Collected data
= = =

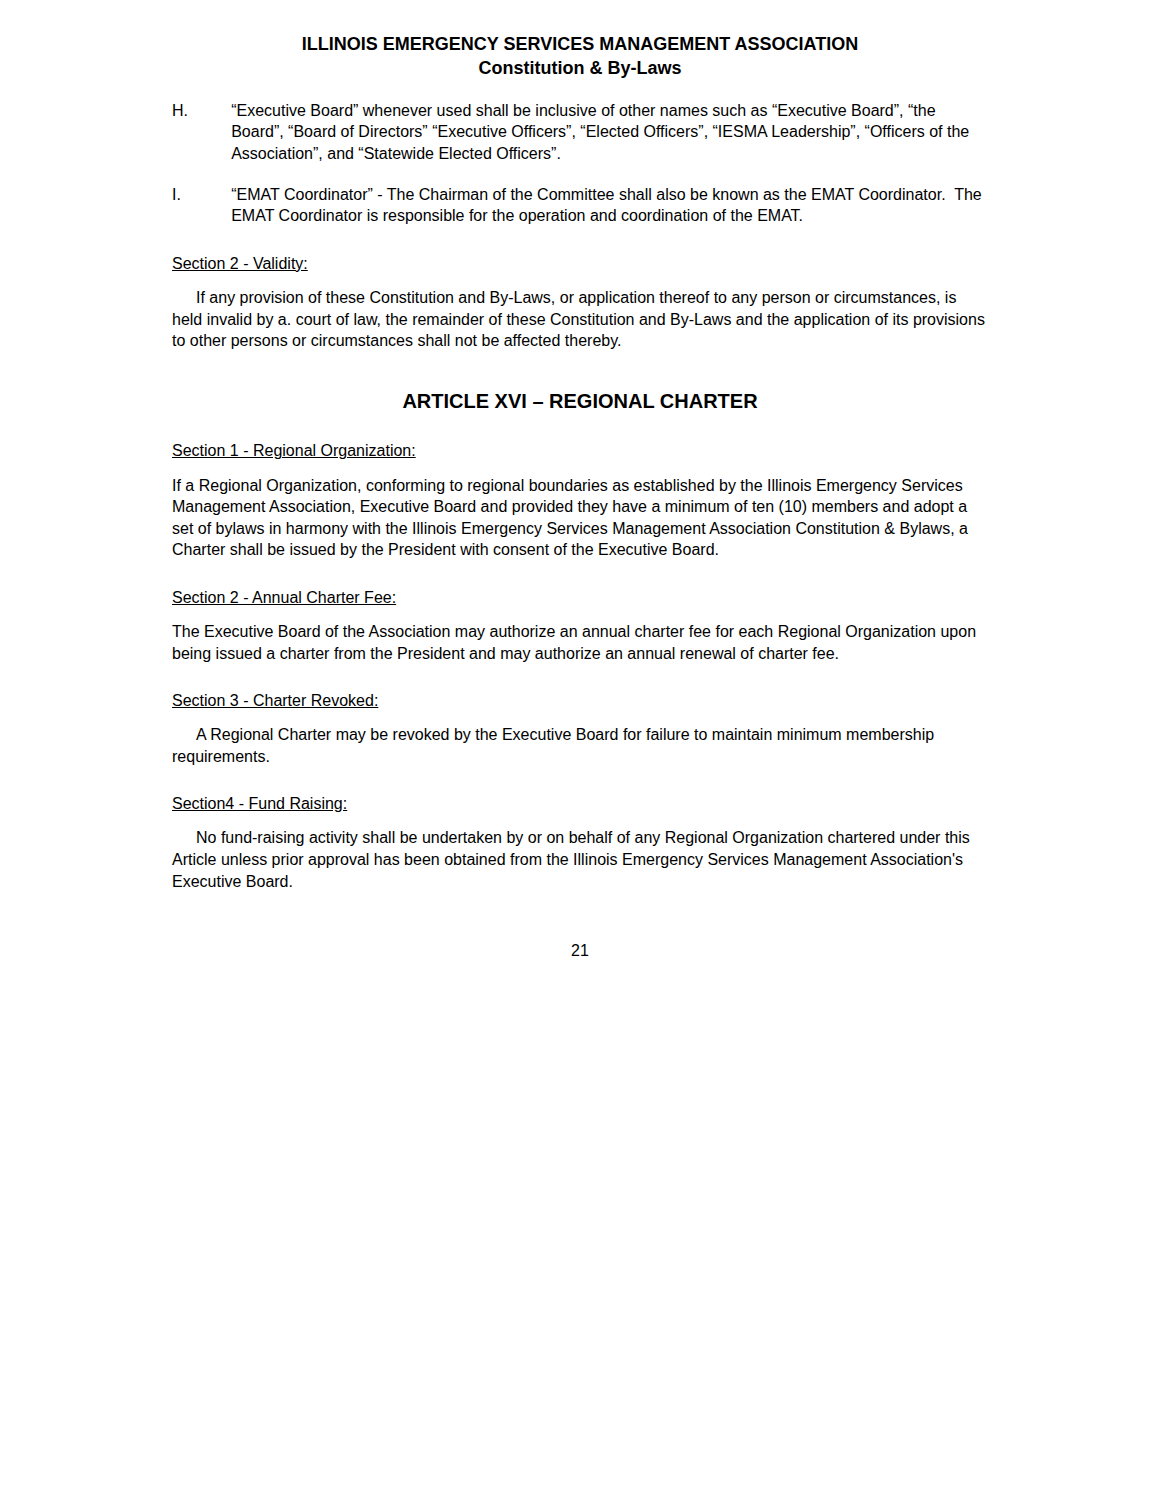ILLINOIS EMERGENCY SERVICES MANAGEMENT ASSOCIATION Constitution & By-Laws
H.
“Executive Board” whenever used shall be inclusive of other names such as “Executive Board”, “the Board”, “Board of Directors” “Executive Officers”, “Elected Officers”, “IESMA Leadership”, “Officers of the Association”, and “Statewide Elected Officers”.
I.
“EMAT Coordinator” - The Chairman of the Committee shall also be known as the EMAT Coordinator. The EMAT Coordinator is responsible for the operation and coordination of the EMAT.
Section 2 - Validity:
If any provision of these Constitution and By-Laws, or application thereof to any person or circumstances, is held invalid by a. court of law, the remainder of these Constitution and By-Laws and the application of its provisions to other persons or circumstances shall not be affected thereby.
ARTICLE XVI – REGIONAL CHARTER
Section 1 - Regional Organization:
If a Regional Organization, conforming to regional boundaries as established by the Illinois Emergency Services Management Association, Executive Board and provided they have a minimum of ten (10) members and adopt a set of bylaws in harmony with the Illinois Emergency Services Management Association Constitution & Bylaws, a Charter shall be issued by the President with consent of the Executive Board.
Section 2 - Annual Charter Fee:
The Executive Board of the Association may authorize an annual charter fee for each Regional Organization upon being issued a charter from the President and may authorize an annual renewal of charter fee.
Section 3 - Charter Revoked:
A Regional Charter may be revoked by the Executive Board for failure to maintain minimum membership requirements.
Section4 - Fund Raising:
No fund-raising activity shall be undertaken by or on behalf of any Regional Organization chartered under this Article unless prior approval has been obtained from the Illinois Emergency Services Management Association's Executive Board.
21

= = =

#### TASK DIRECTIONS:
Could you retype exactly the lines above, starting at the line that contains "Section 2 - Annual" and ending at the line that contains "Section 3 - Charter", and nothing more?

#### EXERCISE RESPONSE:
Section 2 - Annual Charter Fee:
The Executive Board of the Association may authorize an annual charter fee for each Regional Organization upon being issued a charter from the President and may authorize an annual renewal of charter fee.
Section 3 - Charter Revoked:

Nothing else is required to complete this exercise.